# No iPhones.



## caesar17 (Sep 16, 2016)

wth / I applied a few weeks ago and I guess I made it to the next step. The email said must have Android device , no iPhones app is not iOS compatible. 

Ok, that's about ridiculous, as I only have an iPhone. Weird.


----------



## immedina (Apr 26, 2016)

I also have an iPhone and started with a prepaid android. Then added it to my post paid mobile account.


----------



## caesar17 (Sep 16, 2016)

Good idea. I'll look into that.


----------



## Chargr (Sep 7, 2015)

It says only android but Amazon is slowly supporting IPhone at some fulfillment centers.


----------



## aeiou_- (Jul 5, 2015)

Chargr said:


> It says only android but Amazon is slowly supporting IPhone at some fulfillment centers.


Anyone know if dla3/commerce accepts iphone? Asking for a friend.


----------



## Chargr (Sep 7, 2015)

When I was choosing locations, commerce wasn't on the list. I only had SM, redondo beach and N. LA.

################

Tasks:
1. Retype the part of the iPhone thread from "I also have" up to and including "look into that.".
2. In the iPhone thread, what did immedina start with before adding it to a post paid mobile account?
Base your answers on the iPhone thread alone.

################

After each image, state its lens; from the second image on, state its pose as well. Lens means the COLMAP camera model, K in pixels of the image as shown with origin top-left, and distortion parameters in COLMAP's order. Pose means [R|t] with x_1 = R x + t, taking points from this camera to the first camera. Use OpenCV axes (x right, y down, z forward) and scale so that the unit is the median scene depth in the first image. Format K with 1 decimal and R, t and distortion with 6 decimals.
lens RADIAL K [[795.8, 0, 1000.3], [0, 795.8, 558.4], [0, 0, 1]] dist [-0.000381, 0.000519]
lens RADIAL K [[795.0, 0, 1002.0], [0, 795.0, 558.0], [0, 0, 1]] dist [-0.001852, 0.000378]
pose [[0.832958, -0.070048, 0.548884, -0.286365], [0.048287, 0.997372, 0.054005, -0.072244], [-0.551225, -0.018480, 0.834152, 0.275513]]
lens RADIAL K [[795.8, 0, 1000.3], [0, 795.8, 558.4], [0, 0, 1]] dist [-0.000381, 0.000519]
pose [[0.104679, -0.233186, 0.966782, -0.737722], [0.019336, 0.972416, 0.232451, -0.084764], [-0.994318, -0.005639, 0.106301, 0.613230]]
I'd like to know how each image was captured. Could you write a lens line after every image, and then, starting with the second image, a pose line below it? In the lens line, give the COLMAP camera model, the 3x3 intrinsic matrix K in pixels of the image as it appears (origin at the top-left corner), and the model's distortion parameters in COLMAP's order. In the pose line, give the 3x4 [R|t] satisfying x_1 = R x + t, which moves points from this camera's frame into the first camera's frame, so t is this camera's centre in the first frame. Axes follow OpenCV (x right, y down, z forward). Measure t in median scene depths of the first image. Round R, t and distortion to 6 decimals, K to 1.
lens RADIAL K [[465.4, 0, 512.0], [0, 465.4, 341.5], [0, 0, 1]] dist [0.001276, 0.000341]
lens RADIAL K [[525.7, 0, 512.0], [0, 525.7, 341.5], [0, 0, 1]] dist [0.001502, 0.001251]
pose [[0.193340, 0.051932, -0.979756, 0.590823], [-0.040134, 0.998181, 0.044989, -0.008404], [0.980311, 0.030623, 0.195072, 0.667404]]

################

Task-by-task results:
1.
I also have an iPhone and started with a prepaid android. Then added it to my post paid mobile account.


----------



## caesar17 (Sep 16, 2016)

Good idea. I'll look into that.

2. A prepaid Android.